Departmental Colloquia: Veronika Rockova

VERONIKA ROCKOVA 

 

 

Department of Econometrics and Statistics
University of Chicago Booth School of Business

 

 

On Theory for BART

 

ABSTRACT

Since their inception in the 1980¹s, regression trees have been one of the more widely used non-parametric prediction methods. Tree-structured methods yield a histogram reconstruction of the regression surface, where the bins correspond to terminal nodes of recursive partitioning. Trees are powerful, yet susceptible to over-fitting. Strategies against overfitting have traditionally relied on pruning greedily grown trees. The Bayesian framework offers an alternative remedy against overfitting through priors. Roughly  speaking, a good prior charges smaller trees where overfitting does not occur. While the consistency of random histograms, trees and their ensembles has been studied quite extensively, the theoretical understanding of the Bayesian counterparts has been missing. In this paper, we take first steps towards understanding why/when do Bayesian trees and forests not overfit. To address this question, we study the speed at which the posterior concentrates around the true smooth regression function.
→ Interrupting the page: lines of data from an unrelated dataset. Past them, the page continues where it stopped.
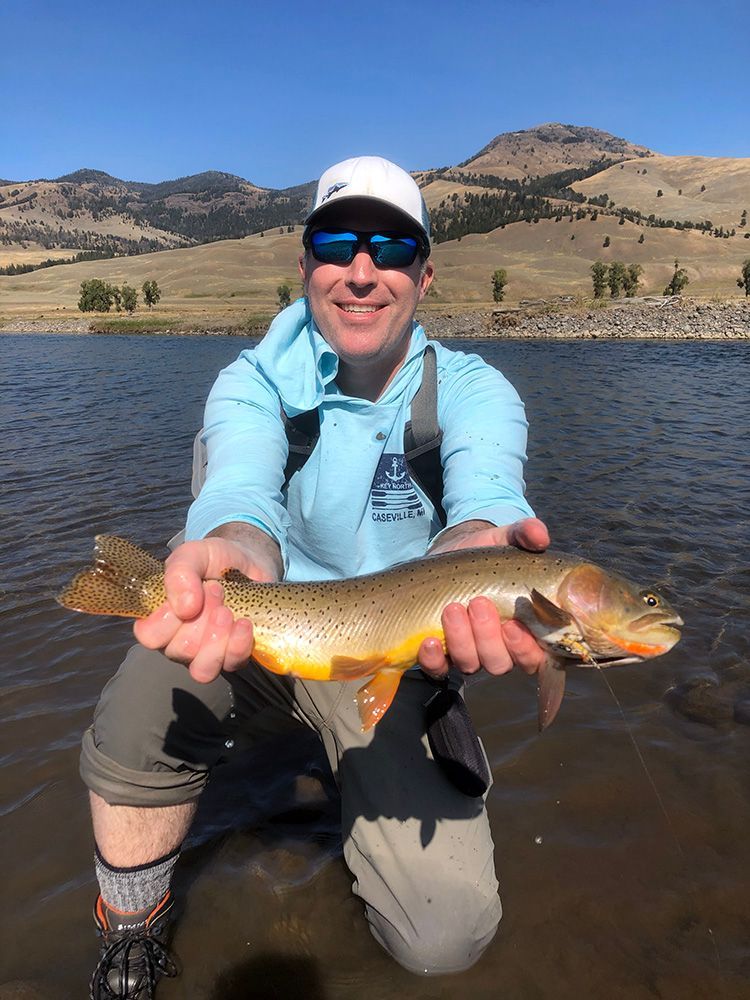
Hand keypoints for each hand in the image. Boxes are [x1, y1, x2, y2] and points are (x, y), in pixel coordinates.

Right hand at [134, 533, 278, 683]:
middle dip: (201, 617)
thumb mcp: (193, 554)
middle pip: (180, 650)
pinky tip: (244, 623)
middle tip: (216, 589)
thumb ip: (180, 573)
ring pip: (202, 669)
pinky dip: (238, 644)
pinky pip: (232, 664)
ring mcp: (205, 654)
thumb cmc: (213, 561)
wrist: (249, 563)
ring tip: (226, 611)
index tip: (190, 595)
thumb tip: (184, 607)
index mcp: (160, 618)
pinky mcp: (232, 656)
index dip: (168, 620)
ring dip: (216, 638)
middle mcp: (178, 641)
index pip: (149, 636)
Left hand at [418, 517, 550, 680]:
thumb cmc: (487, 553)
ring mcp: (469, 652)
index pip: (535, 656)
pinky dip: (433, 660)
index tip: (513, 625)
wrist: (448, 554)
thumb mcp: (505, 539)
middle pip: (500, 662)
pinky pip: (438, 669)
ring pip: (471, 664)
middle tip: (477, 604)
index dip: (525, 649)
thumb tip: (539, 535)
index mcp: (525, 629)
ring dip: (461, 641)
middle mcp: (499, 647)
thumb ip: (525, 534)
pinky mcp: (440, 653)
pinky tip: (428, 641)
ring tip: (452, 609)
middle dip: (488, 638)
We propose a spike-and-tree variant of the popular Bayesian CART prior and establish new theoretical results showing that regression trees (and forests) (a) are capable of recovering smooth regression surfaces (with smoothness not exceeding one), achieving optimal rates up to a log factor, (b) can adapt to the unknown level of smoothness and (c) can perform effective dimension reduction when p > n. Going further, we also show semi and non-parametric Bernstein-von Mises theorems showing that BART is fundamentally justified from a frequentist point of view. These results provide a piece of missing theoretical evidence explaining why Bayesian trees (and additive variants thereof) have worked so well in practice.